Forget Britain's "Special Relationship" with America, largely a mirage of the Foreign Office and its existence unknown to most Americans. Even as World War II was ending, the cracks in the relationship between Britain and the United States were becoming ever more obvious to contemporaries and for more recent generations can be studied by reading books, both military and political, such as Armageddon and Nemesis by Max Hastings.
The USA does have connections with other countries that one might deem as being "special". South Korea, Japan and Taiwan in the Far East come to mind and Israel, could all fit into this category. A less obvious candidate is Saudi Arabia, yet America's close ties with that country, determined its attitude to the Suez Crisis in 1956. In taking measures to thwart British and French designs, though failing to curb Nasser's Arab extremism, the USA did cement a bond with King Saud of Saudi Arabia that has lasted with his successors until now.
What is putting the American-Saudi relationship to the test, like so many other bonds, agreements and acceptance of the status-quo, is the disturbances throughout the Middle East and Arab World where citizens, outside military and government circles, are demanding greater political freedom and rights accepted in the West as a commonplace norm.
On the whole, the vast majority of these disturbances have been secular in nature, putting greater pressure on the West and America in particular, to lend more than simple platitudes to those advocating for such rights and democracy, or at least more democratic representation than they enjoy presently.

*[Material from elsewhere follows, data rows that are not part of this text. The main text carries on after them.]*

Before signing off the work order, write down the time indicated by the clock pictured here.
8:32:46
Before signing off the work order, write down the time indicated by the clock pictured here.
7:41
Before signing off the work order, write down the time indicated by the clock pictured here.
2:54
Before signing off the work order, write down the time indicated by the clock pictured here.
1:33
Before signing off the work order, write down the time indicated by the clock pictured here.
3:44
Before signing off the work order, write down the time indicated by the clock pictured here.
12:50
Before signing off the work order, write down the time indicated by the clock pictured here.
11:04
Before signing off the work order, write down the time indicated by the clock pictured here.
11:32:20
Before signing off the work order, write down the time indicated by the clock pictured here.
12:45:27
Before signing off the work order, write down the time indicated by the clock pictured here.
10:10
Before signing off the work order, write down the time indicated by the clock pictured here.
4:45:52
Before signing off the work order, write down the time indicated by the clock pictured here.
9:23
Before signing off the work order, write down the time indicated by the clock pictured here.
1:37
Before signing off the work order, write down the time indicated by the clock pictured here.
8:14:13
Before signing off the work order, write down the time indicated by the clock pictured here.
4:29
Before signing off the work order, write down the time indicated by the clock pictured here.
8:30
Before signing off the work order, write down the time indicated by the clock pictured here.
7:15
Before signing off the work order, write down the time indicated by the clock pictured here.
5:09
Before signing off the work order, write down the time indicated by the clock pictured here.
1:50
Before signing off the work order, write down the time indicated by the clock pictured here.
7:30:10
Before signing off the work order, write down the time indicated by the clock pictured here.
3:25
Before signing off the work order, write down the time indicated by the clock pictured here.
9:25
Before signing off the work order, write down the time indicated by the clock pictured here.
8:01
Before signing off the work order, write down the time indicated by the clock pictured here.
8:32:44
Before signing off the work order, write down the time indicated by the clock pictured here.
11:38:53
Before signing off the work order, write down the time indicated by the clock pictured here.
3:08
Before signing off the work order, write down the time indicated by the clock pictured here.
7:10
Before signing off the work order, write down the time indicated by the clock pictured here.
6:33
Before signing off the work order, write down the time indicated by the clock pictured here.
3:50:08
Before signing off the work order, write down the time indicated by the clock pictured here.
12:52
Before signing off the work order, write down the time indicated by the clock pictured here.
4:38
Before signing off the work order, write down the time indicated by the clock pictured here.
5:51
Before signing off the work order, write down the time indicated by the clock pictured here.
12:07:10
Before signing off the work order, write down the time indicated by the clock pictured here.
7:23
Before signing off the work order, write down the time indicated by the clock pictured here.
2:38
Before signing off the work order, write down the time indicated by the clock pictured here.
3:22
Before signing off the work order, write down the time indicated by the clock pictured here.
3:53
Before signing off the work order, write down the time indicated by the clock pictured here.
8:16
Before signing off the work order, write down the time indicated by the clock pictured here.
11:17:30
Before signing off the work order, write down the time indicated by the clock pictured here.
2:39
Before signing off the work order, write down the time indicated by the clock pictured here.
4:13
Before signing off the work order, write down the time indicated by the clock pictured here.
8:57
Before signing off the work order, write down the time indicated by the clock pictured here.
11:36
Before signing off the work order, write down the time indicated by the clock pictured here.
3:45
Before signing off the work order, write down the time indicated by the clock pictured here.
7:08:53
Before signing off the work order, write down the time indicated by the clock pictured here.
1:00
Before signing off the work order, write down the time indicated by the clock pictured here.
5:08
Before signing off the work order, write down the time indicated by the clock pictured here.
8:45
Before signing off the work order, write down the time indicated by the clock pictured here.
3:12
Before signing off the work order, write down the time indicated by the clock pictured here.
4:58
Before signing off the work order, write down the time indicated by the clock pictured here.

Speeches of encouragement and praise by leaders in the West and especially the support of President Obama of the United States, broadcast throughout the world and championing these movements were, in the end, sufficient to topple the leaders of Tunisia and Egypt. Libya's leader, unfortunately, required more than simple rhetoric.
Opposition, particularly strong in Eastern, "Free" Libya, determined Colonel Muammar Qaddafi to use his Armed Forces and security police/militias to quell dissent and retain power. An unequal battle ensued pushing the anti-Qaddafi supporters into an area surrounding Libya's second city, Banghazi.
The dilemma for the Western democracies can be simply stated: would their rhetoric lead to action in order to prevent widespread casualties and possible acts of revenge by the Qaddafi regime against people the West had encouraged to fight for civil rights and democracy?
Britain and France did most of the persuading and cajoling and finally their efforts culminated in the UN Resolution on 17 March 2011, allowing an international force to take any measures necessary to stop Muammar Qaddafi from attacking civilians opposed to him and his regime in Libya.
Yet as a crisis situation in Muslim North Africa against a very unpopular "thug", "bully", "dictator", "madman" was reaching a widely accepted international solution, with the possible overthrow of the Qaddafi regime as its conclusion, a trickier situation had been developing for the past month in the Gulf.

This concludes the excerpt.